« Les SEGPA » : le film tiré d’une série déjà stigmatisante

Cyril Hanouna annonce fièrement la sortie en avril 2022 d'un film qu'il co-produit : les SEGPA ! Un dérivé de la web-série montée à 2 millions d'abonnés, en faisant passer les élèves de SEGPA pour des demeuré.es encadré.es par des psychopathes. Mais comment agir face à une telle stigmatisation ?

Le Sgen-CFDT s’associe à la dénonciation de ce film « Les SEGPA » lancée par Rachid Zerrouki sur Twitter en réaction à un post de Cyril Hanouna, suivie ensuite par de nombreuses voix. Vous pouvez vous y associer en signant cette pétition.
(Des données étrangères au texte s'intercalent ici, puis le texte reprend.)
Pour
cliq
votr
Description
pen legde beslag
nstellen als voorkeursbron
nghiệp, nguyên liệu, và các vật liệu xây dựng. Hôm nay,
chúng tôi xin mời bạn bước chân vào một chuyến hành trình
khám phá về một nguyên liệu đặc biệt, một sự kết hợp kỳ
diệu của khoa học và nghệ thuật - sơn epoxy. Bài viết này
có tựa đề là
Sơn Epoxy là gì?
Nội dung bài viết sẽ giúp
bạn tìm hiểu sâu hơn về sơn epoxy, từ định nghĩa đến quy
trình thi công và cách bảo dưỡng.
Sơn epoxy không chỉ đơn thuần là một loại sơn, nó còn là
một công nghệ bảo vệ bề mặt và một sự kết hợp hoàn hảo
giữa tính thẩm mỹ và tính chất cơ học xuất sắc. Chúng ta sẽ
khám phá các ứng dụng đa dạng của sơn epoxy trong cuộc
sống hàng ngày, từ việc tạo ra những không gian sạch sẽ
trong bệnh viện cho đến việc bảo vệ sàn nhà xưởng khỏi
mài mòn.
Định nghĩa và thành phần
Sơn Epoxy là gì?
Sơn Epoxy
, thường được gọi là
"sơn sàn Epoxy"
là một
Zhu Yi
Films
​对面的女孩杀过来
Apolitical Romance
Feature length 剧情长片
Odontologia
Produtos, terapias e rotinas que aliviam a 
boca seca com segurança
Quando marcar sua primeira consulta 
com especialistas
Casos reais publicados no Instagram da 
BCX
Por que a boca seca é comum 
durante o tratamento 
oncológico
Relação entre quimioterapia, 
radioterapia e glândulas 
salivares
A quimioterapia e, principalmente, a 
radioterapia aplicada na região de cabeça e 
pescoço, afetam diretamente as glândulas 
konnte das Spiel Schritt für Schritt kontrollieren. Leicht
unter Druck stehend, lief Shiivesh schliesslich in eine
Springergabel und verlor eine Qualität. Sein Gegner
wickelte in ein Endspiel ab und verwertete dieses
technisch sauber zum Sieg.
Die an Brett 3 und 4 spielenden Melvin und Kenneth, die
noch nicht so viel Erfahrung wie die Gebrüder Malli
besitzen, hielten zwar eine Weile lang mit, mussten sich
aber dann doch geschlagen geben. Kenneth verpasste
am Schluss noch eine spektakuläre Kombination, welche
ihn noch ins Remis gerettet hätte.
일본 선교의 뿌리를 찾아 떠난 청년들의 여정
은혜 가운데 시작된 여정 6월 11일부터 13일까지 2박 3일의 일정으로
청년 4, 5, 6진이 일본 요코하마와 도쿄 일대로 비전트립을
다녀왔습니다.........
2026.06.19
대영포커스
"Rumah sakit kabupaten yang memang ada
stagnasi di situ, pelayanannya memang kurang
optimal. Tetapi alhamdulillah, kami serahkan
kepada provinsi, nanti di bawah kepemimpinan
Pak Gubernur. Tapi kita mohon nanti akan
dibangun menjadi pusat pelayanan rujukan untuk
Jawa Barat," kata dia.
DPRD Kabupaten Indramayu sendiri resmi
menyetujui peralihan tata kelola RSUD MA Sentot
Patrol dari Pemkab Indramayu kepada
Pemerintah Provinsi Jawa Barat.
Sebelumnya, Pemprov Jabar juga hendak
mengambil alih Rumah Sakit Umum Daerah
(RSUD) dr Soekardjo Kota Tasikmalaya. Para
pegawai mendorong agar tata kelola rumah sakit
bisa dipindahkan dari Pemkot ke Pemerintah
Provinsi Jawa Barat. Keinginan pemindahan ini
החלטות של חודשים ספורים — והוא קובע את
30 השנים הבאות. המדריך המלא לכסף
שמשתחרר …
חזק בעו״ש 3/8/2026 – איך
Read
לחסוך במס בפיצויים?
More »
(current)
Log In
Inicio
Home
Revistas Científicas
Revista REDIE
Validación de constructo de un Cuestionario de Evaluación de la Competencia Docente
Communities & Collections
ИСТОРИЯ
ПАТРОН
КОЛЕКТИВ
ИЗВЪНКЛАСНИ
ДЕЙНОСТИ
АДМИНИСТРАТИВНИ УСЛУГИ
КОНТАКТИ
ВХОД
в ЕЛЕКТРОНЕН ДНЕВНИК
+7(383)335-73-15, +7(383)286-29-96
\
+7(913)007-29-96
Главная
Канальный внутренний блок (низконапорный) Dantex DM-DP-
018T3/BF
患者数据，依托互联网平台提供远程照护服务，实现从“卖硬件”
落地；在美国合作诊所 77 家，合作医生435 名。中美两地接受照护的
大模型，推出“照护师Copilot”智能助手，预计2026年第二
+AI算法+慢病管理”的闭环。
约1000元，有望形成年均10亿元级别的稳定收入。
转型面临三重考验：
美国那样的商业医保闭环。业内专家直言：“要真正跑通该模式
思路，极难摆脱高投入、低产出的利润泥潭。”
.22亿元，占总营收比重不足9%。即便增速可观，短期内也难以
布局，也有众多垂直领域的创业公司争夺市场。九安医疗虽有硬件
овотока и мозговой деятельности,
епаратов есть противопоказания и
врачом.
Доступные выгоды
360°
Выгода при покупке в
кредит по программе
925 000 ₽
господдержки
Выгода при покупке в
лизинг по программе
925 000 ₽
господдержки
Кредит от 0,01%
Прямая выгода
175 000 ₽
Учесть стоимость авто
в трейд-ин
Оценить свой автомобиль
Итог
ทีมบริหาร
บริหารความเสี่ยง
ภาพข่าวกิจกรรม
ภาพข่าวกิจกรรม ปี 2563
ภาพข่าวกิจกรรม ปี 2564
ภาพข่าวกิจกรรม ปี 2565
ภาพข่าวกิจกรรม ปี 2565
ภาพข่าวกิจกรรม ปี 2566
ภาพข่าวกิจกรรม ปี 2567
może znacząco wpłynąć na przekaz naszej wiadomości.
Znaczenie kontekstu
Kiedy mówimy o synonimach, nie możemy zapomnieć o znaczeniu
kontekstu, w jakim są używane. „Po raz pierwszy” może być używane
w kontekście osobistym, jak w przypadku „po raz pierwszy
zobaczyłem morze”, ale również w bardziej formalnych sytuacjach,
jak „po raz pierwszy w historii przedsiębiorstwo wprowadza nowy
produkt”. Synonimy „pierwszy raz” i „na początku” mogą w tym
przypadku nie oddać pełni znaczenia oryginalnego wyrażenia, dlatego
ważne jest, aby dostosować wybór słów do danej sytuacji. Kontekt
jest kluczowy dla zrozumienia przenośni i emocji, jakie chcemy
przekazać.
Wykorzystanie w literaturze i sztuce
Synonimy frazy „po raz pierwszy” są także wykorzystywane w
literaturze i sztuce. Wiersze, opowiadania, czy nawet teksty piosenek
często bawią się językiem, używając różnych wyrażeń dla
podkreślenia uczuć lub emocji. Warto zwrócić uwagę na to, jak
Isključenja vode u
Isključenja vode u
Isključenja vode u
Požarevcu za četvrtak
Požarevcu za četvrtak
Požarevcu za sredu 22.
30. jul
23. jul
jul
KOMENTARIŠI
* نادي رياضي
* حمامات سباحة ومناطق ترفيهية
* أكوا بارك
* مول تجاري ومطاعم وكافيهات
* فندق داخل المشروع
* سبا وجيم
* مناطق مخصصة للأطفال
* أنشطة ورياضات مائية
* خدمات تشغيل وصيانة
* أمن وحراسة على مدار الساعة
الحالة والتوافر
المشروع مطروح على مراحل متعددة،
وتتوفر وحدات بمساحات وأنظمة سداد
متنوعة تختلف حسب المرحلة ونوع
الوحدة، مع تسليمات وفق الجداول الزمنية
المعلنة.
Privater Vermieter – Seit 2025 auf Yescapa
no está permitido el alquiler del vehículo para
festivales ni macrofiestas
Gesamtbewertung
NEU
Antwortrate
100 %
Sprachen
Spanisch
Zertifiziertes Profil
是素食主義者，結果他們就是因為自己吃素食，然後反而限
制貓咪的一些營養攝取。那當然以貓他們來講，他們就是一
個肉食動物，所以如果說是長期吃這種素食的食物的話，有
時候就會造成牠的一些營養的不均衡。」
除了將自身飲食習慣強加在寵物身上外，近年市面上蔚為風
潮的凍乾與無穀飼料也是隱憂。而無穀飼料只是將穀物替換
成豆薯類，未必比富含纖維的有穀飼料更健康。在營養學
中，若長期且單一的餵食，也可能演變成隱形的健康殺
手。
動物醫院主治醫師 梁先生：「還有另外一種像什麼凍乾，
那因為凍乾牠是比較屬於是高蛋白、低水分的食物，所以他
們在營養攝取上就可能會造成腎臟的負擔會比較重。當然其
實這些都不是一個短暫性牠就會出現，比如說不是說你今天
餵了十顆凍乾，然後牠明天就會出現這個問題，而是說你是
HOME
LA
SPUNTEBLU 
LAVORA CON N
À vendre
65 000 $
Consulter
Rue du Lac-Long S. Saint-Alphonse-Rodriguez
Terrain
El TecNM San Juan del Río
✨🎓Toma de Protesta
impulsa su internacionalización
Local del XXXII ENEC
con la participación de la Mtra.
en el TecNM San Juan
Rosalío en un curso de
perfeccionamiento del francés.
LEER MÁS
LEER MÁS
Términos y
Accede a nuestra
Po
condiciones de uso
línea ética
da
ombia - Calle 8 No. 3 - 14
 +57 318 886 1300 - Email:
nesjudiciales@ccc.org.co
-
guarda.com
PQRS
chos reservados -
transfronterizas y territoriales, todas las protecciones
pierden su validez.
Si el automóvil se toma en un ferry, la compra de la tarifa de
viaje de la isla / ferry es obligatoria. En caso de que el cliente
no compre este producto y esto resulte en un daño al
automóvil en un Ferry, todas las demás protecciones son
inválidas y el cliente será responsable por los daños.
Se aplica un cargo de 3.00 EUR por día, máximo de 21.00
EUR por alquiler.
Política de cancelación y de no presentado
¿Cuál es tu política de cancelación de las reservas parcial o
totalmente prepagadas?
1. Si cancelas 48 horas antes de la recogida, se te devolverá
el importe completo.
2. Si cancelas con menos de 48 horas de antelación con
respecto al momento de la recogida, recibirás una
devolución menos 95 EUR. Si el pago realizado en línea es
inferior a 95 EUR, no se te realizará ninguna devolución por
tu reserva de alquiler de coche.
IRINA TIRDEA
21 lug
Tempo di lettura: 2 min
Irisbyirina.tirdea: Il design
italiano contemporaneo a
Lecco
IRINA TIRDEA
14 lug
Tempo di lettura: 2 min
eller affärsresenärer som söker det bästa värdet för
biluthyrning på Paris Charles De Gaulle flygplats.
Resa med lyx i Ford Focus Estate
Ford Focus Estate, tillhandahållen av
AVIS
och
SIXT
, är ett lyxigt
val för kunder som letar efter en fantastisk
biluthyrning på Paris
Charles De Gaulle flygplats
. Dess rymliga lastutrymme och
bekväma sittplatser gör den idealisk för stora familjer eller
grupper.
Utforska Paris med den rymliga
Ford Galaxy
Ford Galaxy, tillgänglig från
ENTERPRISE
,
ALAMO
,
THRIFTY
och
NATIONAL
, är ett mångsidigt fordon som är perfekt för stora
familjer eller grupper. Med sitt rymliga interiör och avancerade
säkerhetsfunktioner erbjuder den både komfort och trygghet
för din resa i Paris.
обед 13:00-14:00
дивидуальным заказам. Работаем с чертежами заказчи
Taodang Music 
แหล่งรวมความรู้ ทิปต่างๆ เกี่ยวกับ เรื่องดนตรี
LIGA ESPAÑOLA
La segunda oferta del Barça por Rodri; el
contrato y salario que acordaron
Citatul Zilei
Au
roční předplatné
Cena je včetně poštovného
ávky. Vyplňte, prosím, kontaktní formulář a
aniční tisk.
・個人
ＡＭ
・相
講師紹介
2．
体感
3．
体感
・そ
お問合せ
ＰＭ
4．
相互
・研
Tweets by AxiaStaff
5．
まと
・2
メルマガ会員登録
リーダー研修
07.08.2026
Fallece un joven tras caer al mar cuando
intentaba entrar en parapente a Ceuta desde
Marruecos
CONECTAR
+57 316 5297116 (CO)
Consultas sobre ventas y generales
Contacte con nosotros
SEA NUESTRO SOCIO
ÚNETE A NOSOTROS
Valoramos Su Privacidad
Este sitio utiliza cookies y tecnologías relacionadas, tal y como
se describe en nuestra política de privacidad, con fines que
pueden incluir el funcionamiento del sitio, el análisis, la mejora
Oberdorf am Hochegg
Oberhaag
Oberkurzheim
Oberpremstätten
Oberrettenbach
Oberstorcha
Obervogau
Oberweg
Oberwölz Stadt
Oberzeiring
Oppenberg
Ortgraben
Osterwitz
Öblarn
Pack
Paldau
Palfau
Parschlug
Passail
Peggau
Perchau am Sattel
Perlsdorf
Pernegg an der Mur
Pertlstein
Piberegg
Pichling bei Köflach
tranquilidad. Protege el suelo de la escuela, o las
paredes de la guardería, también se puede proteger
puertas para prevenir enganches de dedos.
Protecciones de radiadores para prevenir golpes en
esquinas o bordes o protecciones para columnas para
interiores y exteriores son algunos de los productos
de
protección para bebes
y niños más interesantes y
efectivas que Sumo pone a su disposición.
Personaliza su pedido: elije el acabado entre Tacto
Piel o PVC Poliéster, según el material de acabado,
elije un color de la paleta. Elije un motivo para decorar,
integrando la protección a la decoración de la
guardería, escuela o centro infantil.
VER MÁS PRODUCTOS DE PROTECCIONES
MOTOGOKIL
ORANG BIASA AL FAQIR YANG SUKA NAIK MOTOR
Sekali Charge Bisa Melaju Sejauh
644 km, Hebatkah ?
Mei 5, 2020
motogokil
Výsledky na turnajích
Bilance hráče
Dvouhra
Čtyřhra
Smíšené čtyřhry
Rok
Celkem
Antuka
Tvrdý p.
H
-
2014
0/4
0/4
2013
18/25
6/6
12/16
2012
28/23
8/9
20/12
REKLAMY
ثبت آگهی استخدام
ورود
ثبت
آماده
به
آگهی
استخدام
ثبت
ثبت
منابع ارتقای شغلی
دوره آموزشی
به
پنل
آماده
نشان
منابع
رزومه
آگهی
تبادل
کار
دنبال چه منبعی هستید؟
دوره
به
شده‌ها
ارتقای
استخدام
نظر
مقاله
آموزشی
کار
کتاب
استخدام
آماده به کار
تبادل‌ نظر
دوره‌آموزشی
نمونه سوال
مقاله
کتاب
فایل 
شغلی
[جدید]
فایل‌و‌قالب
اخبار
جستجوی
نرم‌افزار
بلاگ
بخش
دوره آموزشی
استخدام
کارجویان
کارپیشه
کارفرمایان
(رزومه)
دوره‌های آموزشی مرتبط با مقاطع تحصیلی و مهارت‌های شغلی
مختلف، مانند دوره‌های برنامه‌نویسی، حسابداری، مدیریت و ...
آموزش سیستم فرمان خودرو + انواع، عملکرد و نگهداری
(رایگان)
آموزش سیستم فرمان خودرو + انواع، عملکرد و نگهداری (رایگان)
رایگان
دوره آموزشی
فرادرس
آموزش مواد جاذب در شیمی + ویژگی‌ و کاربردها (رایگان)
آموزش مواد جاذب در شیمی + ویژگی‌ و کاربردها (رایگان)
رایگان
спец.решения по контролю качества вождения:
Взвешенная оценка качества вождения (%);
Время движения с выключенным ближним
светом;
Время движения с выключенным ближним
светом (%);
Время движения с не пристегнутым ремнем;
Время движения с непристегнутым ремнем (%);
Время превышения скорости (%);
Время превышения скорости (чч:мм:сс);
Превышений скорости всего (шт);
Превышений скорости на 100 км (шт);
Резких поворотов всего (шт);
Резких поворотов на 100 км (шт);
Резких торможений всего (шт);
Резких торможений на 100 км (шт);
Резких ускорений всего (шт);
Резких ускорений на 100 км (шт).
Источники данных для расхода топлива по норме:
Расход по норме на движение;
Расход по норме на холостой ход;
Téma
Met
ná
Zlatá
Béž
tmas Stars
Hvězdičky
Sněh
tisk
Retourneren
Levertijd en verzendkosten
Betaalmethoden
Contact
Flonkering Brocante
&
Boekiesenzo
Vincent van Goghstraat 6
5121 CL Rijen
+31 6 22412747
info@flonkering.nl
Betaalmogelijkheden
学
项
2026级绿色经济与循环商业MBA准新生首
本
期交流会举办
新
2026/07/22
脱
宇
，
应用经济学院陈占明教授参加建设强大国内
La série on la connaît et on la critique depuis 2016. Elle fait rire les ados (y compris de SEGPA… mais d’un rire plus jaune…) parce qu’on y voit des jeunes adultes dont on a l’impression qu’ils ont redoublé dix fois, parce qu’ils se permettent tout et n’importe quoi et que les profs qui leur font face ne sont pas en reste et dépassent largement les bornes.
Et c’est drôle de casser les codes et de dépasser les limites, surtout quand on a 14 ans…
Oui mais… cela pourrait être tolérable si tout le monde en prenait pour son grade et que tout le système était caricaturé.
Mais dans cette websérie, ce sont bien des élèves de SEGPA déjà bien malmenés qui sont pris pour cible et considérés comme des abrutis.
Trop facile… et stigmatisant pour des élèves comme « les SEGPA » au collège ou « les STMG » au lycée (vous connaissiez peut-être « les SES » ou « les CPPN » à une autre époque…), des expressions qui sont des insultes sur les réseaux sociaux (il suffit de faire une recherche sur l’un d’entre eux pour s’en rendre compte).

La caricature a été inventée pour se moquer des puissants, pas des plus fragiles !

segpa

Et si on poursuivait le débat sur « les SEGPA » ?

Cette affaire aura au moins eu le mérite de mettre en lumière le sort réservé à ces élèves qui n’ont pas les relais médiatiques d’autres sections plus prestigieuses…
Un élément de toute cette navrante histoire est plus qu’ennuyeux et ne disparaitrait pas avec la suppression du film : ce stigmate, cette étiquette, ce n’est pas Cyril Hanouna qui l’a collée. On peut certes dénoncer le fait qu’il la surligne avec un stylo jaune fluorescent, mais elle était déjà là.
On s’offusque : « il vient renforcer un harcèlement qui était déjà présent dans les collèges »? Mais d’où provient-il ce harcèlement ?
Le Sgen-CFDT travaille avec ATD Quart Monde sur le projet CIPES depuis 5 ans.
Ce travail de long cours a permis de mettre en évidence le fait que de nombreux enfants étaient orientés dans ces sections du fait de leur origine sociale.
Dit autrement, à résultats scolaires équivalents, les parents de milieux plus favorisés trouveront d’autres solutions et éviteront la SEPGA pour leurs enfants.

C’est ainsi que l’on retrouve plus de 80% d’enfants de milieux défavorisés dans ces sections.

Nous ne nous satisfaisons pas d’une telle ségrégation sociale et c’est bien aussi à une stigmatisation structurelle qu’il faudrait s’attaquer en plus de celle entretenue dans les cours de récré ou sur internet. Nous devrions être capables d’accueillir tous ces élèves dans un collège unique, sans étiquettes stigmatisantes, mais au sein duquel plusieurs parcours pourraient être possibles et donc mieux respectés. En commençant par proposer des cours en ateliers à tous les élèves et pas seulement aux élèves de SEGPA, par exemple. La revalorisation de la voie professionnelle et des « premiers de corvée » restera une incantation si elle n’est pas accompagnée de telles mesures.